• [Passage to read]
Susan Joan Wood (August 22, 1948 – November 12, 1980) was a Canadian literary critic, professor, author and science fiction fan and editor. She was born in Ottawa, Ontario.

Biography 

Wood discovered science fiction fandom while she was studying at Carleton University in the 1960s. Wood met fellow fan Mike Glicksohn of Toronto at Boskone VI in 1969. Wood and Glicksohn married in 1970 (she subsequently sometimes published as Susan Wood Glicksohn), and they published the fanzine Energumen together until 1973. Energumen won the 1973 Hugo for Best Fanzine. Wood and Glicksohn were co-guests of honor at the 1975 World Science Fiction Convention. Wood published a great deal of trenchant criticism of the field, both in fanzines and in more formal venues. She received three Hugo Awards for Best Fan Writer, in 1974, 1977, and 1981. In 1976 she was instrumental in organizing the first feminist panel at a science fiction convention, at MidAmericon (that year's WorldCon). The reaction to this helped lead to the founding of A Women's APA and of WisCon.

Wood earned a B.A. (1969) and an M.A. (1970) from Carleton University and a Ph.D. (1975) from the University of Toronto. She joined the English Department at the University of British Columbia in 1975 and taught Canadian literature, science fiction and children's literature. She was the Vancouver editor of the Pacific Northwest Review of Books (Jan.-Oct. 1978) and also edited the special science fiction/fantasy issue of Room of One's Own. She wrote numerous articles and book reviews that were published in books and academic journals, while continuing to write for fanzines.

• [Data shown]
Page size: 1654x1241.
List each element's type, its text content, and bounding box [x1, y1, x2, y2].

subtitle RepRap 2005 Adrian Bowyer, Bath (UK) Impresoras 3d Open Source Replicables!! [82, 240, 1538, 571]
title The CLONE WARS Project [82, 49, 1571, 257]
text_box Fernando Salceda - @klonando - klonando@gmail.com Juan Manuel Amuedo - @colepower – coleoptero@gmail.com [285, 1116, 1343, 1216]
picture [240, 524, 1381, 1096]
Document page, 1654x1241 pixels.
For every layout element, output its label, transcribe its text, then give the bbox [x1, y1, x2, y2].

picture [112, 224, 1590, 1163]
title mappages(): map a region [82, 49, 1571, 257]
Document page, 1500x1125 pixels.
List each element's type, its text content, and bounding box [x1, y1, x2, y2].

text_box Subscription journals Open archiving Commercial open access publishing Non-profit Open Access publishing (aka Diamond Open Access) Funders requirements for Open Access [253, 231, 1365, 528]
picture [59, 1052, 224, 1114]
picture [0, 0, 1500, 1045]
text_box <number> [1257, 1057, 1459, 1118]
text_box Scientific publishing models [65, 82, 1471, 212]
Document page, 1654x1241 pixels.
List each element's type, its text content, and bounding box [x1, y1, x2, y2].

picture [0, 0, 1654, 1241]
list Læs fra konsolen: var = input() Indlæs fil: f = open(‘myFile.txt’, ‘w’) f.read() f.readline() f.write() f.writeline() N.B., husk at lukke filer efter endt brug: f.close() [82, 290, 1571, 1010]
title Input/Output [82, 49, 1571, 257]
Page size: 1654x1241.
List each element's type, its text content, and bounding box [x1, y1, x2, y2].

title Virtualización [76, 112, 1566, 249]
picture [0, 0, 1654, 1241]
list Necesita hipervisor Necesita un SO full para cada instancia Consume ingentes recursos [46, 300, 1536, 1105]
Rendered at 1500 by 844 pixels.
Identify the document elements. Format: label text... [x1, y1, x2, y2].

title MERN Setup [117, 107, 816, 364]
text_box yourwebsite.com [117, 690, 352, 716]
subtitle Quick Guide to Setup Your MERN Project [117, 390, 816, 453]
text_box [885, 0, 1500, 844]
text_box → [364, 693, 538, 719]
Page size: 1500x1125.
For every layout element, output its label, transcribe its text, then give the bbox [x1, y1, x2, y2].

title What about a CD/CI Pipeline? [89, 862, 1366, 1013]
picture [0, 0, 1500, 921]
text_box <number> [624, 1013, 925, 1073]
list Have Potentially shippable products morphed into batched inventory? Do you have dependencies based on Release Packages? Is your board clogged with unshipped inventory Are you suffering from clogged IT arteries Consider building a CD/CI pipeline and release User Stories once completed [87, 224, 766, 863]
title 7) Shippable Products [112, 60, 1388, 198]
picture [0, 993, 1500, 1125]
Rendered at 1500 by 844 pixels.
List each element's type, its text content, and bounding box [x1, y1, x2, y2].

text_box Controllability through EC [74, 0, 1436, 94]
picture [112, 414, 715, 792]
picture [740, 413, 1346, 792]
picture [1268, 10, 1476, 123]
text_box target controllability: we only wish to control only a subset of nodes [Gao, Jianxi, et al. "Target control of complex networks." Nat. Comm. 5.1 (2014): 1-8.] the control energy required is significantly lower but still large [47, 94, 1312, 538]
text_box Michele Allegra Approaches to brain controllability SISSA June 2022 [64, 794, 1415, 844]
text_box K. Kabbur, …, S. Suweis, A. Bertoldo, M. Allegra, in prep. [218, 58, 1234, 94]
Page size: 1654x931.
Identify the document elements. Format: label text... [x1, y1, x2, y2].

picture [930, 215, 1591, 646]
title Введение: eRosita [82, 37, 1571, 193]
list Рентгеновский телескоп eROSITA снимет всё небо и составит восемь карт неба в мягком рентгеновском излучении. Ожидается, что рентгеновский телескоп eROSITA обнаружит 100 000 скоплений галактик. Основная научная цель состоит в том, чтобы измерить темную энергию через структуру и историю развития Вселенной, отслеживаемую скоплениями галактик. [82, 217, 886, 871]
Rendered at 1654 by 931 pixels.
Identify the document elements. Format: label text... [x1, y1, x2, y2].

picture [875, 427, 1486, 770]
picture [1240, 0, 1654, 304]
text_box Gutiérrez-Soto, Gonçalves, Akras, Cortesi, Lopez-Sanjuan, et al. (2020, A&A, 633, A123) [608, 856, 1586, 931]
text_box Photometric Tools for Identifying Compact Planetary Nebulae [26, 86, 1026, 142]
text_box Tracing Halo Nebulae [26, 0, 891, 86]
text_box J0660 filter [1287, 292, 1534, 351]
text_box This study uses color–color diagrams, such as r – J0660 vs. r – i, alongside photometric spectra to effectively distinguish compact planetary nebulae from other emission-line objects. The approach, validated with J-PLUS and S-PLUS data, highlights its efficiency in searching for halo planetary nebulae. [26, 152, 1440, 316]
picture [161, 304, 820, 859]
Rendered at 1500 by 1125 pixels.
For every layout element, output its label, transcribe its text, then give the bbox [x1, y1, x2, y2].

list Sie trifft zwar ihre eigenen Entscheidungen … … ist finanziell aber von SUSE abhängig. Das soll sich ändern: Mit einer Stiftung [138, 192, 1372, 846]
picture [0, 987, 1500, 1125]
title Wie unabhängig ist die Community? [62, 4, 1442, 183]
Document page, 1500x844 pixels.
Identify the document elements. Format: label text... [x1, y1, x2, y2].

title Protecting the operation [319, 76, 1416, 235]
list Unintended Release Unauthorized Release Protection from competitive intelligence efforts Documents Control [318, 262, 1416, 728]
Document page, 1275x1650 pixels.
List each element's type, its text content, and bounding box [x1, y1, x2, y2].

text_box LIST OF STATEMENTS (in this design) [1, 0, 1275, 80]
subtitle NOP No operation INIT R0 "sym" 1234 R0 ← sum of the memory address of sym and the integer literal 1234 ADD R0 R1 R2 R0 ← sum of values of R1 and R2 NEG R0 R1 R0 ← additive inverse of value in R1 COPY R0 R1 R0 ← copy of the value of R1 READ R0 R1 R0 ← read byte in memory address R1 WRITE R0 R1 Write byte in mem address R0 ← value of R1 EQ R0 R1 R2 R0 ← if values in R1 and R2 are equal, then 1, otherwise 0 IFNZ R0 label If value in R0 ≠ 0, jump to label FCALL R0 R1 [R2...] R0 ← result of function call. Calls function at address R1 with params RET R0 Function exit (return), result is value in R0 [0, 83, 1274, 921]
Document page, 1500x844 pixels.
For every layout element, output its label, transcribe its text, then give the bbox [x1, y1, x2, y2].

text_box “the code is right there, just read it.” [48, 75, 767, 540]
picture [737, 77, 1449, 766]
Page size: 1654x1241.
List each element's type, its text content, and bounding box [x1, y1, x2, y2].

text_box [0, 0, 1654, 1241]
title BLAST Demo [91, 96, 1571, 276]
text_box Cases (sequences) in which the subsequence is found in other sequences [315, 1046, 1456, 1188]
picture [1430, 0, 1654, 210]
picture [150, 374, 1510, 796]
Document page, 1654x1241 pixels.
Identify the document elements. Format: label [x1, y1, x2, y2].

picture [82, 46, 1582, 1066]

• [What to do]
**1.** In the Susan Wood biography, translate the sentence "Energumen won the 1973 Hugo for Best Fanzine." into Spanish.
**2.** Rewrite the records from their first line through the line holding "picture [240, 524, 1381, 1096]", inclusive, as a JSON list of strings with one string per line and blank lines omitted.

• [Solutions to the exercise]
**1.** Energumen ganó el premio Hugo de 1973 al mejor fanzine.

**2.**
[
  "Page size: 1654x1241.",
  "List each element's type, its text content, and bounding box [x1, y1, x2, y2].",
  "subtitle RepRap 2005 Adrian Bowyer, Bath (UK) Impresoras 3d Open Source Replicables!! [82, 240, 1538, 571]",
  "title The CLONE WARS Project [82, 49, 1571, 257]",
  "text_box Fernando Salceda - @klonando - klonando@gmail.com Juan Manuel Amuedo - @colepower – coleoptero@gmail.com [285, 1116, 1343, 1216]",
  "picture [240, 524, 1381, 1096]"
]